Collision avec un obstacle lors d’un atterrissage forcé

Progression de l'enquête Cloturée
Progress: 100%

1 - Déroulement du vol

Le pilote décolle à l'aide de son dispositif d'envol incorporé de l'aérodrome de Saint-Gaudens (31) à 12 h 15, pour un vol local. Il monte à une altitude d'environ 2 300 m dans le sud des installations puis se dirige ensuite vers l'est. Il constate alors une dégradation des conditions météorologiques et décide de se diriger vers l'ouest. Il longe le piémont en gardant la possibilité de rejoindre son aérodrome de départ. Il fait demi-tour au sud-ouest de Lannemezan, en direction de Saint-Gaudens. Compte tenu de la vitesse verticale de descente qu'il observe, il pense qu'il ne pourra pas atteindre l'aérodrome en vol plané. Il repère un champ propice à un atterrissage forcé en cas d'échec de redémarrage du moteur. Il indique qu'il sort le moteur(1) à une altitude d'environ 900 m et actionne le démarreur à plusieurs reprises. Le moteur ne démarre pas. Le planeur traverse une averse qui affecte sensiblement ses performances. Le premier champ repéré par le pilote ne lui paraît plus accessible en raison de la présence d'une ligne électrique qu'il n'avait pas détectée. Il en choisit alors un second, poursuit sa descente et constate qu'il est trop bas sur le plan de descente. Il tente alors d'actionner la commande de réalignement de l'hélice afin de rétracter le moteur mais n'y parvient pas. Il sort les volets, continue à perdre de la hauteur et heurte avec sa voilure droite un obstacle situé en amont du champ sélectionné. Le planeur pivote et s'écrase sur l'accotement opposé d'une voie ferrée.

2 - Renseignements complémentaires

2.1 Trajectoire

2.2 Divers

L'enquête n'a pas permis de déterminer l'origine du dysfonctionnement du moteur. Le pilote précise qu'il avait déjà rencontré ce problème alors qu'il effectuait des exercices de sortie-rentrée du moteur à la verticale d'un aérodrome.

L'examen de l'épave montre que l'hélice est figée dans une position qui empêche la rétraction du moteur dans le fuselage.
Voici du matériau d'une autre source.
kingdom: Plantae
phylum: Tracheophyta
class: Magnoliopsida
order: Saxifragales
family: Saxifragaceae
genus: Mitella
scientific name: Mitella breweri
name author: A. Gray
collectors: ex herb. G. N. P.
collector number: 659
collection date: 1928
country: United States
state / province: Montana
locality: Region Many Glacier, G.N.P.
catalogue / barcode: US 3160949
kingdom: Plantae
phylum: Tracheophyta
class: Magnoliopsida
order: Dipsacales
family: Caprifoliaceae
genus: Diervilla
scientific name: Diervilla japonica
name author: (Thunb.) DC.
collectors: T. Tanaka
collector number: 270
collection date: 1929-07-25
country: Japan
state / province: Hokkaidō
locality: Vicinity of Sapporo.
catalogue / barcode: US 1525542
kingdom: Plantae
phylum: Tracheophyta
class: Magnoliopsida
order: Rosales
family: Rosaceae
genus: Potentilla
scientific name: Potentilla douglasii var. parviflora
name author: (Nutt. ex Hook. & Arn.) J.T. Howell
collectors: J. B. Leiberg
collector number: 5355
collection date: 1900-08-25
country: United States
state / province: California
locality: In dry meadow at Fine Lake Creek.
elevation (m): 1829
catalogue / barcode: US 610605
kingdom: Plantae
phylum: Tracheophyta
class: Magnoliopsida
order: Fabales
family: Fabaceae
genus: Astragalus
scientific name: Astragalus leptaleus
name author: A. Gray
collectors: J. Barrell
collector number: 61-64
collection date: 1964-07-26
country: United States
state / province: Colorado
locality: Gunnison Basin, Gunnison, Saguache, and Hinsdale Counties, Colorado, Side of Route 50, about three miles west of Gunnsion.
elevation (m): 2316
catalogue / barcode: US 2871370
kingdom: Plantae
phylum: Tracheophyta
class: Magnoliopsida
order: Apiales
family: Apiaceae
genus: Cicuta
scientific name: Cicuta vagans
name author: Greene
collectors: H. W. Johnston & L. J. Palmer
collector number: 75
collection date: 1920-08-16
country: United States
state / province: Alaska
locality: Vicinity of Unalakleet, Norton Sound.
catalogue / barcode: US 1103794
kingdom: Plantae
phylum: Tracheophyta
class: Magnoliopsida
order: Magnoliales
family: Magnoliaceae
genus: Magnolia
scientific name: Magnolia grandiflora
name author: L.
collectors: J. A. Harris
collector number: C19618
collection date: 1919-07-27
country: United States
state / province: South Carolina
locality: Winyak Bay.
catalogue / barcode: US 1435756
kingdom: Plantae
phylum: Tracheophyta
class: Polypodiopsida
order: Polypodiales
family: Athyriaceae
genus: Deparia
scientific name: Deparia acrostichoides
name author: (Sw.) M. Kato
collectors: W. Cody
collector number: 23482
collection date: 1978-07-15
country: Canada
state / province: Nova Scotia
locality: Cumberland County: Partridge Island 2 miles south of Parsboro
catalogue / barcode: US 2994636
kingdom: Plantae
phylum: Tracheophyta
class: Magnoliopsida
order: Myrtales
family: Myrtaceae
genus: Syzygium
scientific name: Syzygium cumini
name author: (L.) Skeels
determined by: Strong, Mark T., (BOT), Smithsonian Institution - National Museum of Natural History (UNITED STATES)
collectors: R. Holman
La commande de réalignement de l'hélice avant rétraction n'est pas engagée. Le pilote indique qu'il a tenté une action sur cette commande mais qu'elle s'est révélée inefficace.

Ce planeur possède une finesse de 55 lorsque la voilure est propre et que le moteur est rentré. Dans le cas de l'événement, elle était d'environ 25 lors de l'approche.

Les conditions météorologiques estimées sur le site de l'accident étaient les suivantes : vent du 350° pour 7 kt, rafales à 17, vent du 290° pour 14 kt à Tarbes, visibilité 9 999 m, présence de pluie faible au sud-est de St Gaudens, FEW CU congestus à 5 500 ft, SCT AC à 12 000 ft, température 16 °C, température du point de rosée 4 °C, QNH 999 hPa.

Le pilote totalisait 29 000 heures de vol dont 431 en planeur et 60 sur type.

3 - Enseignements et conclusion

L'accident résulte d'un défaut d'anticipation de la dégradation des performances du motoplaneur lorsqu'il vole avec le moteur sorti, à l'arrêt, en présence de pluie. Le pilote a évalué de manière erronée le plan d'approche pour rejoindre le second champ choisi pour son atterrissage forcé.

Le pilote fait part des enseignements suivants :

- le choix de deux champs, avant la sortie du dispositif d'envol incorporé, lui aurait permis d'avoir immédiatement une solution de sauvegarde en cas de détection tardive d'un obstacle sur le premier champ retenu ;

- la dégradation des performances du planeur par temps de pluie doit être un paramètre à prendre en compte au cours du vol.

(1)La sortie du moteur augmente significativement la traînée du motoplaneur et donc son taux de chute, s'il est arrêté.